Nous avons osé poser, encore une fois, la question :

« Et Jeanne ?

— Elle était fille unique, d’une famille d’officiers, de marine du côté de son père, de cavalerie du côté de sa mère. Ce sont eux qui avaient gagné et la famille avait fini par s’établir à Metz. »

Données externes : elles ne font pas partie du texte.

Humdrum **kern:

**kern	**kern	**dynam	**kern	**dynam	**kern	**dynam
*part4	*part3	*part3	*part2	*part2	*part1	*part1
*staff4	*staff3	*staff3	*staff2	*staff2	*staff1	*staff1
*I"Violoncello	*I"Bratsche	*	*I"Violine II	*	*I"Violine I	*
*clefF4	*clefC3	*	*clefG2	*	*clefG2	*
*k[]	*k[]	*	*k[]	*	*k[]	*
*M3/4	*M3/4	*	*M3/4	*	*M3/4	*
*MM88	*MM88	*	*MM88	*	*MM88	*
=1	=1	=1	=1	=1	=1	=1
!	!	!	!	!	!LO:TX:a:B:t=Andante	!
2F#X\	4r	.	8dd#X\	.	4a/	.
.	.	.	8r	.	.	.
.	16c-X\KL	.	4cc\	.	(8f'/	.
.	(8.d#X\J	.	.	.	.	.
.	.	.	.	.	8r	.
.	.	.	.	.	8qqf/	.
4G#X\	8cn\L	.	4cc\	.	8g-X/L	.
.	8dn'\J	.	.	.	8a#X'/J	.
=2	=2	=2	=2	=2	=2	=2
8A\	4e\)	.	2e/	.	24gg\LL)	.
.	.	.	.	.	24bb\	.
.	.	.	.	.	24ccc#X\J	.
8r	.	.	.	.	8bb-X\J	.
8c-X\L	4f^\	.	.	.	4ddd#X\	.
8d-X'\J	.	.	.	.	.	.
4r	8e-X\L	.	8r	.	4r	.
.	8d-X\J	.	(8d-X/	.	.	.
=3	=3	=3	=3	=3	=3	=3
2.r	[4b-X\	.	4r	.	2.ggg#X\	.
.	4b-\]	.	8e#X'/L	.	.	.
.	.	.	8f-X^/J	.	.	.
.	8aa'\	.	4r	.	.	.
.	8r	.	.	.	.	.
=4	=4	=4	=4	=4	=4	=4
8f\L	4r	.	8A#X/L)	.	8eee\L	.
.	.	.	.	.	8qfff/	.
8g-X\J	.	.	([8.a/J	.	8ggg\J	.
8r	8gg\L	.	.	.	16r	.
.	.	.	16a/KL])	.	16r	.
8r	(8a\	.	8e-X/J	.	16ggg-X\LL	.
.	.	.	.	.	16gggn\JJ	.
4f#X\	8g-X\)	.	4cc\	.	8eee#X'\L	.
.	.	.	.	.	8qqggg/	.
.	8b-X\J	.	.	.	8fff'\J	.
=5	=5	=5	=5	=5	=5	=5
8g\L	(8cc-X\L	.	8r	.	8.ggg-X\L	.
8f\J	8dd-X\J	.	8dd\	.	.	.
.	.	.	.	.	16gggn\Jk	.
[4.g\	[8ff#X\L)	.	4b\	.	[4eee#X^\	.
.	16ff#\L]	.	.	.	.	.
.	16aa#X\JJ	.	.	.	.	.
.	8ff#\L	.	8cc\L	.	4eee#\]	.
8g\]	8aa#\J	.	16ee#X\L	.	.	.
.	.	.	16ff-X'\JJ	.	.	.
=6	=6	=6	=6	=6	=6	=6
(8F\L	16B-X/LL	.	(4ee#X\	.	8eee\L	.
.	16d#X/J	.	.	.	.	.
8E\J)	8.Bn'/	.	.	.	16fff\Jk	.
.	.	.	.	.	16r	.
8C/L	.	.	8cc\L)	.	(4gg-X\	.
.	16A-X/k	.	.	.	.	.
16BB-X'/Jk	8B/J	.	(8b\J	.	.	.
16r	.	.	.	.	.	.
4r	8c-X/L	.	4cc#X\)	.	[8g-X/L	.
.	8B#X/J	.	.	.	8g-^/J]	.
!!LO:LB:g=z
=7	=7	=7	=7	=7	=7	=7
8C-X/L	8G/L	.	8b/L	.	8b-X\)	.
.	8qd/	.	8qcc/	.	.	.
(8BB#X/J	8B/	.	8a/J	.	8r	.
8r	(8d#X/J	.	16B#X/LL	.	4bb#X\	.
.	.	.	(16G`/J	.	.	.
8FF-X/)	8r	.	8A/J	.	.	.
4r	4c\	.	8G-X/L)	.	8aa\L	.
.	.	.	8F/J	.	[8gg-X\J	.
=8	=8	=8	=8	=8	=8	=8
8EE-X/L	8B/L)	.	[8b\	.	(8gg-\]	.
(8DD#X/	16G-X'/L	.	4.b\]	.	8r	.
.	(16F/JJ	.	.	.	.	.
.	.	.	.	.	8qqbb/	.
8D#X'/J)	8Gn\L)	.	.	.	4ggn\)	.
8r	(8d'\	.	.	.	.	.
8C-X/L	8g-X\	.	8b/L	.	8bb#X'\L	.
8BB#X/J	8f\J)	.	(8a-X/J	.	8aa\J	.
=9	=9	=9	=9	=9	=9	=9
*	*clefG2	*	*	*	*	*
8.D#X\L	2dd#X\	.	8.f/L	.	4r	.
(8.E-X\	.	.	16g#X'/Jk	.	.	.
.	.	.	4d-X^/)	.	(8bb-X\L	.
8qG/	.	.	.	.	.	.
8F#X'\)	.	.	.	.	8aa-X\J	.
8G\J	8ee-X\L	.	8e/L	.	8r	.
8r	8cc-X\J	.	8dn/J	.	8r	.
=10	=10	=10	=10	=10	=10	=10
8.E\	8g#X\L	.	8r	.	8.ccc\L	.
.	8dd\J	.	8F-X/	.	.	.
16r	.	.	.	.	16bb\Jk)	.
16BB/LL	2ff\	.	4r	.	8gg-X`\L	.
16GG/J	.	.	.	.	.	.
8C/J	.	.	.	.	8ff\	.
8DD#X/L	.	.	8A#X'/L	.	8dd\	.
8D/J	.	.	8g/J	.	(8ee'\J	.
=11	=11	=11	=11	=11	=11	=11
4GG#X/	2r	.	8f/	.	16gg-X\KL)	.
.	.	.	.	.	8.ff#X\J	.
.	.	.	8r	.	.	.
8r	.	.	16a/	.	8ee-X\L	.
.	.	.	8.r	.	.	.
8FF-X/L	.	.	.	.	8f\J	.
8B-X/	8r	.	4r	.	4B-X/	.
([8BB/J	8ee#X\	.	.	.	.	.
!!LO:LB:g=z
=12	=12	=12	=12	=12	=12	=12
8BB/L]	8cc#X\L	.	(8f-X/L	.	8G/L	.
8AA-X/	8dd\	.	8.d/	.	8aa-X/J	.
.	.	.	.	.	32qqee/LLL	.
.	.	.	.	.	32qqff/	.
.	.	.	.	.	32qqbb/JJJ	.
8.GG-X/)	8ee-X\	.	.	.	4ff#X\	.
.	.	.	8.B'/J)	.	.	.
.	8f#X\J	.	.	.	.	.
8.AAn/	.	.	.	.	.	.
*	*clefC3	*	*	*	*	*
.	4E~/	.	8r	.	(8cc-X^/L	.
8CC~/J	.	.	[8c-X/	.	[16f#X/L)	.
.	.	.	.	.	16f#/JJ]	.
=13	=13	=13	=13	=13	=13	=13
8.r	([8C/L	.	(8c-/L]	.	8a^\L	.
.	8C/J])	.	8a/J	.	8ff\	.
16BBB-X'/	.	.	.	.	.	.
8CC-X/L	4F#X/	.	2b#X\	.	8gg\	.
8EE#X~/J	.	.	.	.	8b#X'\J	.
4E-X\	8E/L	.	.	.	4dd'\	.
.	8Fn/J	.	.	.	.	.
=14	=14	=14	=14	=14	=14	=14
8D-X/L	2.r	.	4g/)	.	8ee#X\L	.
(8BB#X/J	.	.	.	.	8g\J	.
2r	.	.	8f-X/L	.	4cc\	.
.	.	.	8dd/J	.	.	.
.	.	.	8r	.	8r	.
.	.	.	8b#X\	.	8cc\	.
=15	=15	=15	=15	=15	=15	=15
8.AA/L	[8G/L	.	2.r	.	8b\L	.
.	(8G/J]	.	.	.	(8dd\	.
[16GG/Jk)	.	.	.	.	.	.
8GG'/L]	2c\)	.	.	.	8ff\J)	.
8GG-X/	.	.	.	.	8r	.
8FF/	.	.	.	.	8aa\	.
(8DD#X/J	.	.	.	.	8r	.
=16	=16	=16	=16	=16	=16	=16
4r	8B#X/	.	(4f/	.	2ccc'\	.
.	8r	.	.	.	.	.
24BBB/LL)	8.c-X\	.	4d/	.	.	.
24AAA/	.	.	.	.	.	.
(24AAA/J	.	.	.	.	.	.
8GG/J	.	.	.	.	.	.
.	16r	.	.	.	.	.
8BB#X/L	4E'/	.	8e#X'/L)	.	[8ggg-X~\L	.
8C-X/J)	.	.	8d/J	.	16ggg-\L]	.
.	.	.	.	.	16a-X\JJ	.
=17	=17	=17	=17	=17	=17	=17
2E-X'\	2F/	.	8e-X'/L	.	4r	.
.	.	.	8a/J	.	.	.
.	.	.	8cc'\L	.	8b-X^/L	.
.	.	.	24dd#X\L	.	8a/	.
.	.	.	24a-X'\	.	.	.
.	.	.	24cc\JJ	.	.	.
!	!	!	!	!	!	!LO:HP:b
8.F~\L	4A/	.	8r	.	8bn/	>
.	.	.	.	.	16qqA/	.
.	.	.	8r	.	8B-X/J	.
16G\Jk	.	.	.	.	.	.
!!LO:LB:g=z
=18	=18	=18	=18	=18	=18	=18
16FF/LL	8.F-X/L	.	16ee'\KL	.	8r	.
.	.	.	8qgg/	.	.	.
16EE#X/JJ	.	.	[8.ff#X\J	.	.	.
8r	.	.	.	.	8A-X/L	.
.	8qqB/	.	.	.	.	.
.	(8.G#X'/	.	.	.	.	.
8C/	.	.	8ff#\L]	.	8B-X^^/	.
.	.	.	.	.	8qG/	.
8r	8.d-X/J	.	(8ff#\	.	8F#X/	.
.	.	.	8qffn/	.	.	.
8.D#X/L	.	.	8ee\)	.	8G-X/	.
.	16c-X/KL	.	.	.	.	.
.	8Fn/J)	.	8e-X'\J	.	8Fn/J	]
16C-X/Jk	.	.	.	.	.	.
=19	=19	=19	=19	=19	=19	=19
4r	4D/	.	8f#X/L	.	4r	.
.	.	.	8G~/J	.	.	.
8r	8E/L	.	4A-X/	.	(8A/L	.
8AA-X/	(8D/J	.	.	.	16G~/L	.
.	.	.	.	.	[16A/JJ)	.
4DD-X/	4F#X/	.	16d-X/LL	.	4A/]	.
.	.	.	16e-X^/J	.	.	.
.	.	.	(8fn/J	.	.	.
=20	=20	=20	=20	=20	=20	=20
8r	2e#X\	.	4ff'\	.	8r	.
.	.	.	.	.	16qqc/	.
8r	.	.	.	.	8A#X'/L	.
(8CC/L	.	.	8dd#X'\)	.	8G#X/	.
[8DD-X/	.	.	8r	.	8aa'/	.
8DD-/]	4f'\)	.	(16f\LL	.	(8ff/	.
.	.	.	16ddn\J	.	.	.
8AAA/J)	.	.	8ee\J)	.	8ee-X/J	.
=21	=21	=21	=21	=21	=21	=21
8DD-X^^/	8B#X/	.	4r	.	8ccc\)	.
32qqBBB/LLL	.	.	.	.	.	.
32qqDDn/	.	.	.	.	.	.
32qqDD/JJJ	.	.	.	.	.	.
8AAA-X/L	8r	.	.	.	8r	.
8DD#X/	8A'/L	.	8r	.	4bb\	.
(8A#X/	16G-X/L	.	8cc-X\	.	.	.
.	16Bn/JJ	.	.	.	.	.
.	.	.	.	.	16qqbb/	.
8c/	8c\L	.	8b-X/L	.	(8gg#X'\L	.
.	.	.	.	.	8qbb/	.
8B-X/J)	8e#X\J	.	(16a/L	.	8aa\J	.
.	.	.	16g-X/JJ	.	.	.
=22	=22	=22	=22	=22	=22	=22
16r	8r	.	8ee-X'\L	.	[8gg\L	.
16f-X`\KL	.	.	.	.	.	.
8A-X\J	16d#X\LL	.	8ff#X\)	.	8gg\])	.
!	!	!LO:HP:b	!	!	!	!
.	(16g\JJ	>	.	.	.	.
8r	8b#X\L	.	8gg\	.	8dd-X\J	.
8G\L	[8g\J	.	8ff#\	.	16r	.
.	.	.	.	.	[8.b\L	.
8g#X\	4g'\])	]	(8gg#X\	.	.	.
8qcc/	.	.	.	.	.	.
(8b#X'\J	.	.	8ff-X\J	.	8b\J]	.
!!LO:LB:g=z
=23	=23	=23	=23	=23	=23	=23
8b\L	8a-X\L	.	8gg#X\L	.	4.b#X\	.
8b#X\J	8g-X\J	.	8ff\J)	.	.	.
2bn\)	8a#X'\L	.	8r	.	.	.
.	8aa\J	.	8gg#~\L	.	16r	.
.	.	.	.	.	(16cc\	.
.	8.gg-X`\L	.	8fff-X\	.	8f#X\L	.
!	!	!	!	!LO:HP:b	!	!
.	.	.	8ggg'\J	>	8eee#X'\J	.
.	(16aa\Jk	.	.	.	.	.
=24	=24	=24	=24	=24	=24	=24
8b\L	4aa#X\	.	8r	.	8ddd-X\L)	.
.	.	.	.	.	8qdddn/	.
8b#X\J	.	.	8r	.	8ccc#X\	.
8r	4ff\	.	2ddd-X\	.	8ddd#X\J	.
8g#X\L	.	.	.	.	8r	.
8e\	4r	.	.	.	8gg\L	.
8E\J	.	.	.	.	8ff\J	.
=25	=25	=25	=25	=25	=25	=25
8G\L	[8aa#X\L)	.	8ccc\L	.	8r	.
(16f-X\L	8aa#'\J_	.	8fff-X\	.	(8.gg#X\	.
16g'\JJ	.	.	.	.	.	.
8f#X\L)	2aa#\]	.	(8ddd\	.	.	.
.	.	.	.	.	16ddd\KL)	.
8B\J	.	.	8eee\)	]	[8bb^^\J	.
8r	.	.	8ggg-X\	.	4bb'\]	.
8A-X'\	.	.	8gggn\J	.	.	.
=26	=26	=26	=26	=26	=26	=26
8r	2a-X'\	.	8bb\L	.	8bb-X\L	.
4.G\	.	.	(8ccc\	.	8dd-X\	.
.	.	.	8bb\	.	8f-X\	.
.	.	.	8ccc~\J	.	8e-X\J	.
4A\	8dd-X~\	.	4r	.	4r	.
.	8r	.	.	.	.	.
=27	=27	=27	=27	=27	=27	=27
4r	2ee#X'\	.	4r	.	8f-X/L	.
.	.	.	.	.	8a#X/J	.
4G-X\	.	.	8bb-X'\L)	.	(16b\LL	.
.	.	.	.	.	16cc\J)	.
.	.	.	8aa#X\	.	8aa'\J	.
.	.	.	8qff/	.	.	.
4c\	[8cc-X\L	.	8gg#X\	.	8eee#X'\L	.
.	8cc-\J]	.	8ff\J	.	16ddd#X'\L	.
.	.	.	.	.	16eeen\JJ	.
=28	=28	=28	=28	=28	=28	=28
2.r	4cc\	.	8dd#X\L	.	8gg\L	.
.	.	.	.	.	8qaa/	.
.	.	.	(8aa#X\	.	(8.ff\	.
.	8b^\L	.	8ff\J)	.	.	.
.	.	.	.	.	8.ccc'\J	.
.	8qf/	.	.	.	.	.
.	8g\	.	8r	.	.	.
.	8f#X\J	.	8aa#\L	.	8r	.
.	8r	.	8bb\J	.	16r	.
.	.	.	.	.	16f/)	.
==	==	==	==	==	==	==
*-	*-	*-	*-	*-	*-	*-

Maher commença à raconter. Metz, nous connaissions. L’évêché libre qui avait tenu tête aux armées impériales, la ville indépendante qui lançait des défis à Charles Quint. Metz, seul endroit de son empire où le soleil se couchait. À bas le soleil ! À Metz, le visiteur est comme devant la porte qui ouvre vers l’intérieur du continent : certaines maisons y ont le grand air verrouillé de Saint-Pétersbourg, avec des grilles ornées, leurs pierres jaunes, la même lumière, le même froid sec. Maher décrivit la maison des parents de Jeanne : construite cent cinquante ans plus tôt, comme on en faisait dans les places fortes de l’Est, pour loger les hommes, leurs chevaux, leurs familles nombreuses et pour s’y recevoir entre soi, une de ces demeures militaires avec vastes perrons, vestibules dallés de marbre noir et blanc, escaliers avec des rampes en fer forgé où se croisent d’illisibles monogrammes. Des salons hauts aux murs ternes, des pièces trop grandes pour y vivre, des fauteuils que l’on n’avait pas regarnis depuis le début du siècle. Dans cette demeure dont on n’ouvrait jamais certaines chambres, dont nul n’entretenait plus le jardin, Jeanne avait vécu aussi oubliée, aussi égarée que Maher dans sa barre HLM de La Plaine-Saint-Denis.